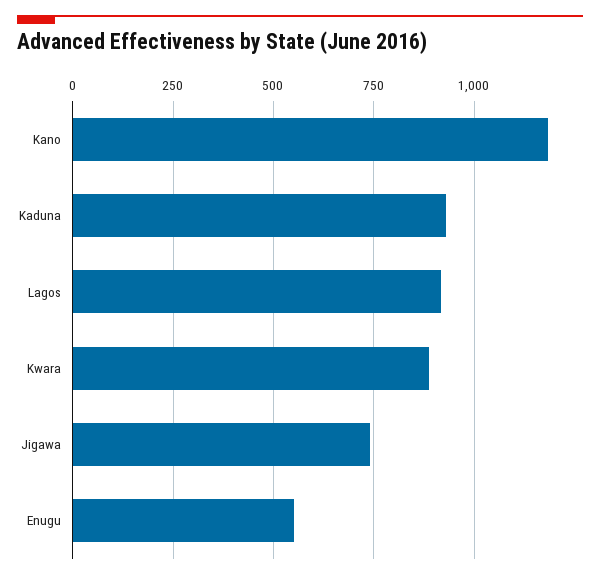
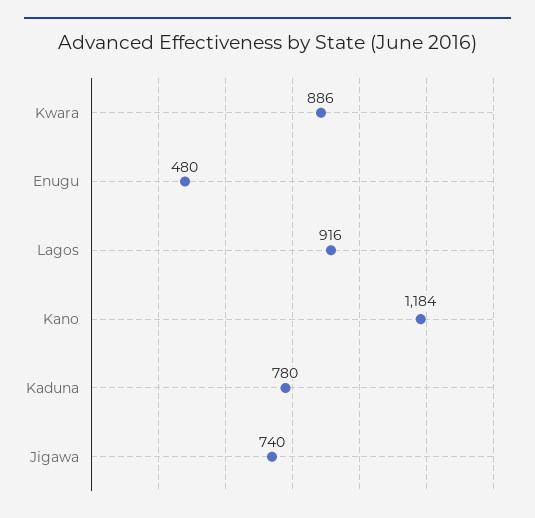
  {
    "Kano": 1184,
-   "Kaduna": 925,
+   "Kaduna": 780,
    "Lagos": 916,
    "Kwara": 886,
    "Jigawa": 740,
-   "Enugu": 550
+   "Enugu": 480
  }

Directions:
Everything in the data except the pictures must appear in your answer unchanged.

Task answer:
  {
    "Kano": 1184,
-   "Kaduna": 925,
+   "Kaduna": 780,
    "Lagos": 916,
    "Kwara": 886,
    "Jigawa": 740,
-   "Enugu": 550
+   "Enugu": 480
  }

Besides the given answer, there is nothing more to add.